Tenían claro las vilagarcianas que el plan pasaba por encarrilar pronto el encuentro para no dejar la posibilidad a su rival de creerse capaces de ganar. El primer cuarto fue de lo mejor del partido para las de Rubén Domínguez. El equilibrio en su juego le permitió jugar siempre por delante en el marcador, pero la dinámica cambiaría en los segundos diez minutos.
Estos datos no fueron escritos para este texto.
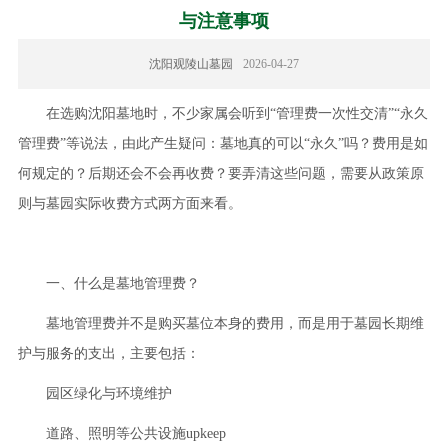
与注意事项
沈阳观陵山墓园
2026-04-27
在选购沈阳墓地时，不少家属会听到“管理费一次性交清”“永久
管理费”等说法，由此产生疑问：墓地真的可以“永久”吗？费用是如
何规定的？后期还会不会再收费？要弄清这些问题，需要从政策原
则与墓园实际收费方式两方面来看。
一、什么是墓地管理费？
墓地管理费并不是购买墓位本身的费用，而是用于墓园长期维
护与服务的支出，主要包括：
园区绿化与环境维护
道路、照明等公共设施upkeep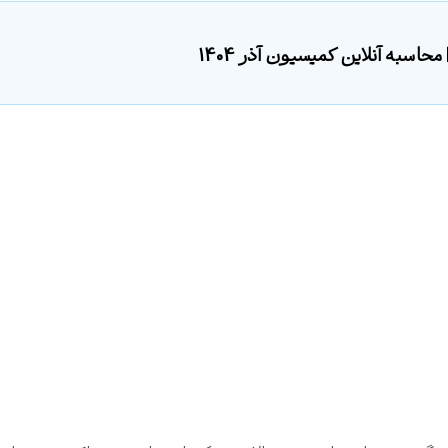
اسبه آنلاین کمیسیون آذر 1404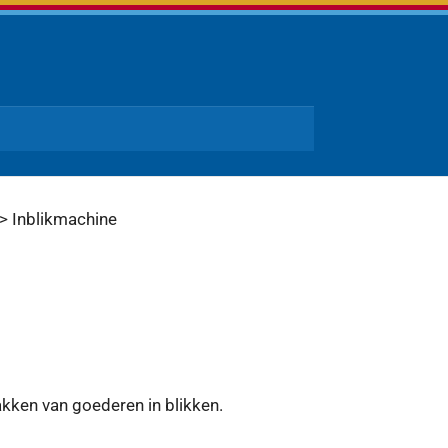
> Inblikmachine
kken van goederen in blikken.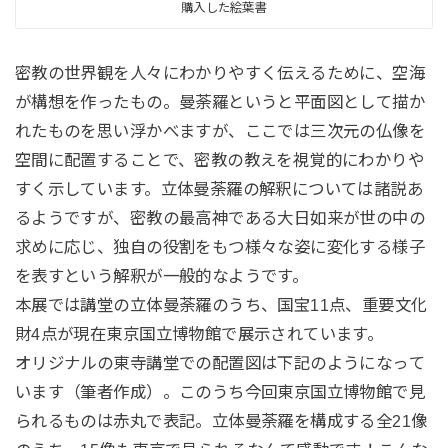
購入した絵葉書
密教の世界観を人々にわかりやすく伝えるために、空海
が構想を作ったもの。曼荼羅というと平面図として描か
れたものを思い浮かべますが、ここでは三次元の仏像を
空間に配置することで、密教の教えを視覚的にわかりや
すく示しています。立体曼荼羅の解釈については諸説あ
るようですが、密教の最高神である大日如来が世の中の
求めに応じ、独自の役割をもつ様々な姿に変化する様子
を表すという解釈が一般的なようです。
本展では講堂の立体曼荼羅のうち、国宝11点、重要文化
財4点が現在東京国立博物館で展示されています。
オリジナルの東寺講堂での配置図は下記のようになって
います（筆者作成）。このうち今回東京国立博物館で見
られるものは赤丸で表記。立体曼荼羅を構成する全21像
Los problemas de faltas personales de las jugadoras vilagarcianas empezaron a acuciar en el segundo cuarto. La mayor agresividad de las locales en sus acciones de ataque, unido a un criterio arbitral al que costó adaptarse, permitió que el marcador volviese a igualarse. Hasta 25 puntos anotaron las catalanas en ese parcial, llegándose al descanso con un 35-34.

El juego pasó a tener mucho más control a partir de entonces. Ya costaba mucho más anotar y la pelea debajo de los tableros encontró un mayor protagonismo. Y cuando más se acercaba la fase determinante del partido el Cerdanyola encontró sus mejores minutos de baloncesto.

La situación se complicó sobremanera para el Cortegada cuando a falta de tres minutos se vio con cinco puntos de desventaja. Fue el momento de apretar en defensa y que apareciese Cristina Loureiro con un triple muy importante para empatar. Una posterior acción de canasta y adicional, dio oxígeno a las vilagarcianas que supieron gestionar las últimas posesiones para sumar la que ha sido su novena victoria de la temporada a la espera de medirse ahora a los primeros clasificado de la competición.